In both signal processing and probability, one ends up with transforms with no imaginary numbers that look very much like ones with them, where the latter are more often defined even though the parallels are so strong.
Based on some probability theory I am doing, for example, it looks to me like the function
$$\int_{-\infty}^{+\infty}\frac{1}{1+\vert t\vert}dt$$
fails to converge (it evaluates in the limit to $\infty$), but
$$\int_{-\infty}^{+\infty}e^{i\omega t}\frac{1}{1+\vert t\vert}dt$$
will converge to a number. Now, since $e^{i\omega t} = \cos \omega t+ i\sin\omega t$, for and given value of $\omega$ this ends up multiplying the 'top hat' type function by separately integrable sin/cos functions that, it seems, cause there to be negative as well as positive regions so that the integral has a finite value for all $\omega>0$, I think.
This seems similar to the difference between (regular) convergence and absolute convergence in series.
Is my intuition right, and - if so - where in math is the explanation for why this works out right?

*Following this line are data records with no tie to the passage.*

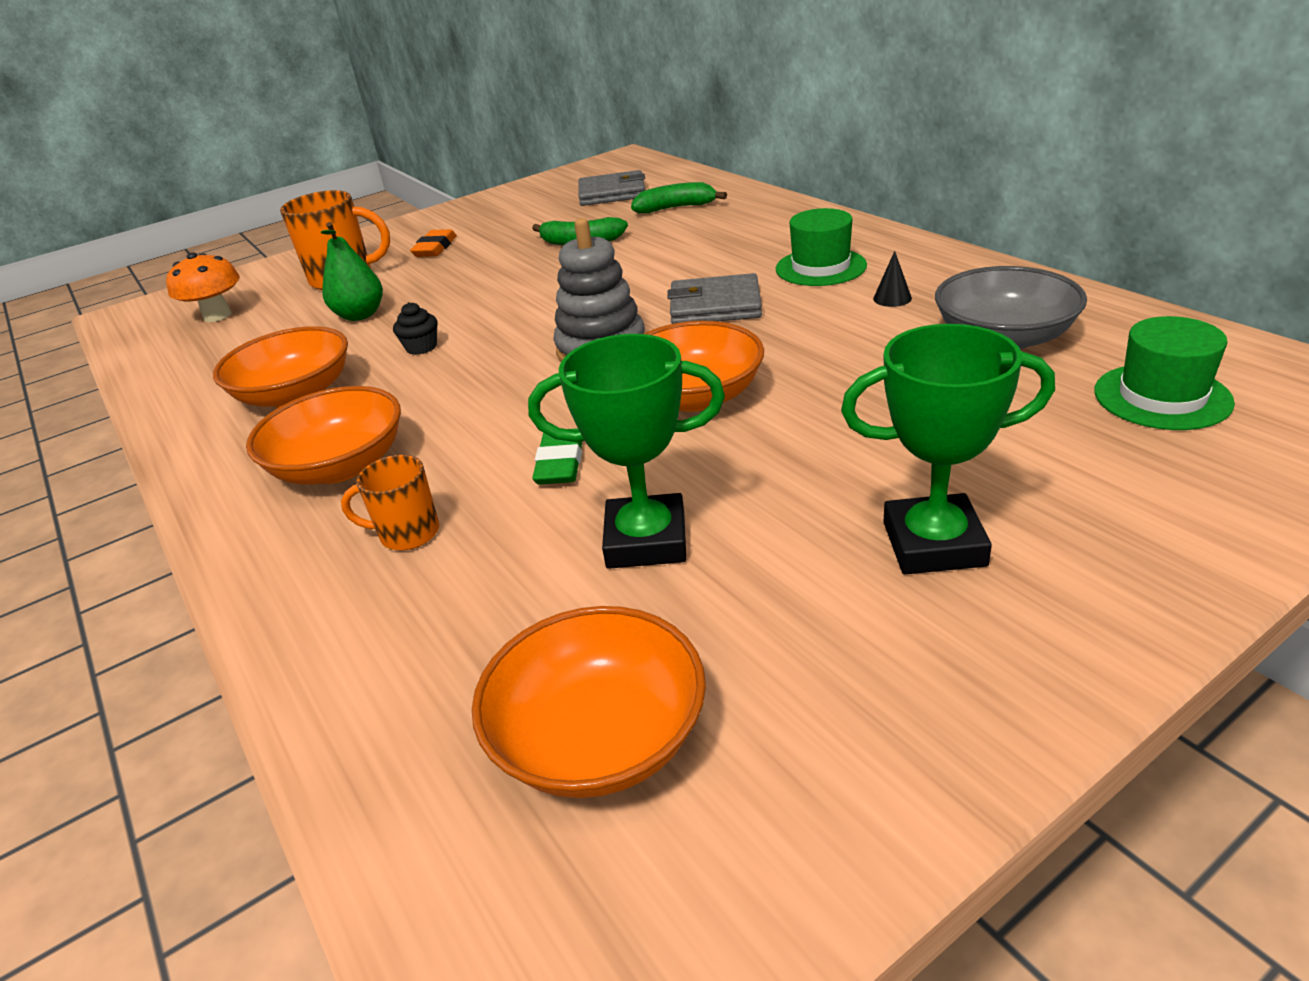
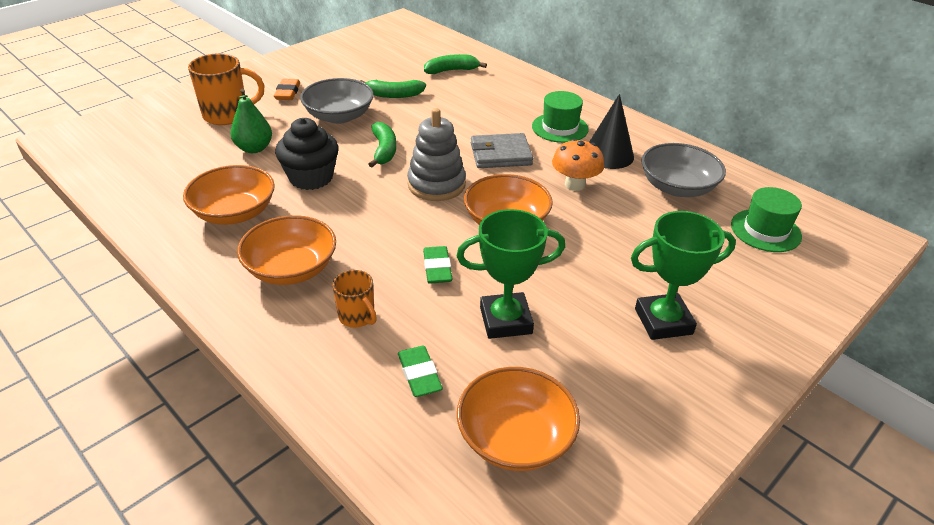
camera: 15 degrees left, 5 degrees up
orange mushroom [166,252,240,322] -> orange mushroom moved to [552,139,604,191]
orange mug [341,455,439,550] -> orange mug turned 120 degrees counterclockwise [332,270,377,328]
black cupcake [393,302,437,355] -> black cupcake [275,118,339,190], size x2.07
grey wallet [578,170,645,206] -> none
black cone [873,251,912,307] -> black cone [589,94,634,169], size x2.21
none -> grey bowl [300,78,374,124]
none -> green banana [369,122,396,167]
none -> green eraser [398,346,443,397]

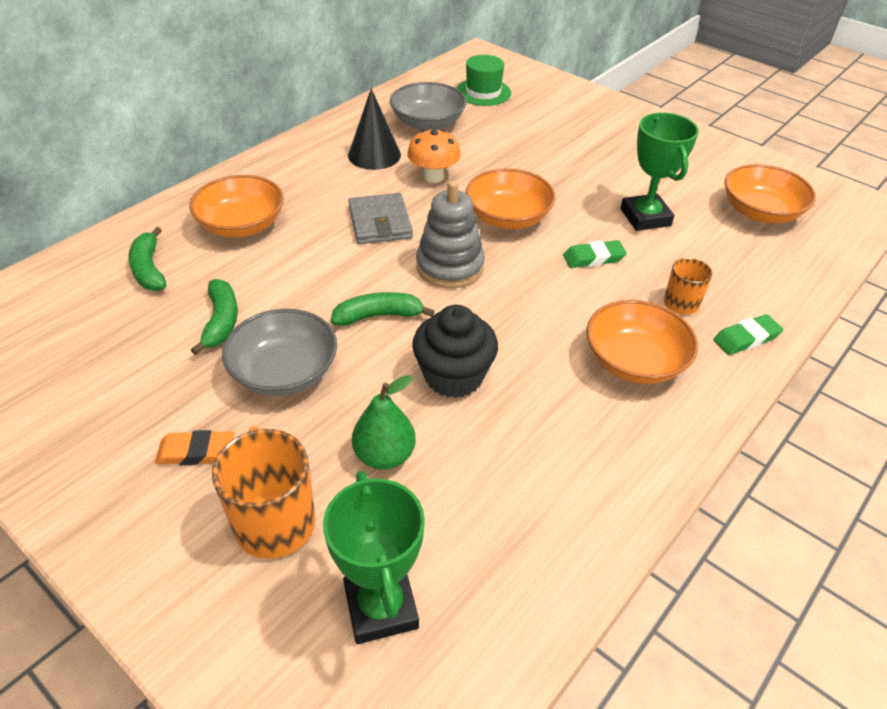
camera: 95 degrees left, 5 degrees up
orange bowl [183,165,275,225] -> orange bowl moved to [189,175,284,238]
green eraser [398,346,443,397] -> green eraser moved to [713,314,783,355]
green hat [532,91,589,143] -> none
green trophy [631,211,736,340] -> green trophy moved to [323,471,425,644]

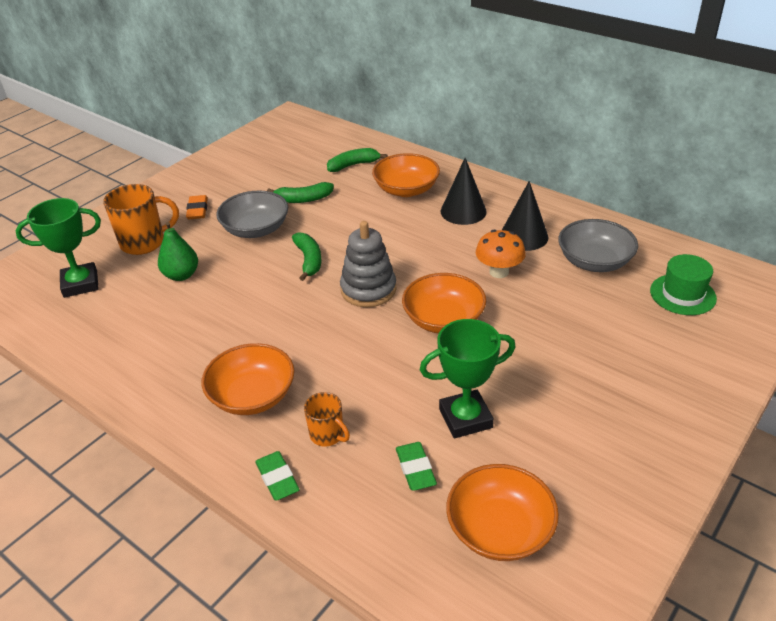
camera: 90 degrees right, 5 degrees down
grey wallet [348,193,413,244] -> none
black cupcake [412,305,498,398] -> none
green eraser [563,240,627,268] -> green eraser moved to [396,442,437,491]
none -> black cone [441,158,487,225]

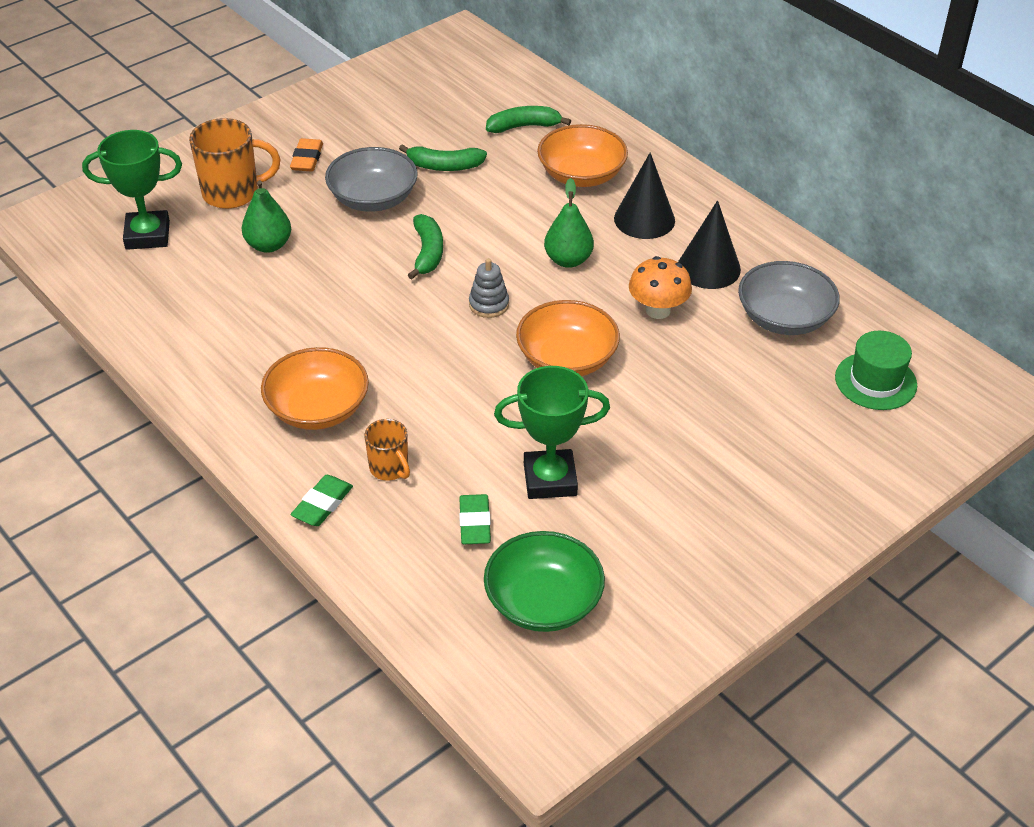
camera: 10 degrees right, 5 degrees up
green eraser [255,451,300,501] -> green eraser turned 45 degrees clockwise [291,475,353,526]
grey stacking toy [340,221,397,307] -> grey stacking toy [469,258,509,318], size x0.57
orange bowl [446,464,559,561] -> green bowl [484,531,605,632]
none -> green pear [544,178,594,268]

A simple reason your transform integral converges is that the function is monotone decreasing as $t\rightarrow\pm\infty$ and tends to $0$. So you can rewrite either one-sided integral on $(-\infty,0]$ or $[0,\infty)$ involving either $\sin$ or $\cos$ as an alternating series where the general term tends to $0$. The alternating series test gives convergence, and it even gives the first neglected term as a bound on the error when truncating the integral to finite interval. So the convergence is uniform in $\omega$ on any finite interval, which also leads to continuity of the resulting transform. This guarantees that you can form the transform of all kinds of functions that are not integrable.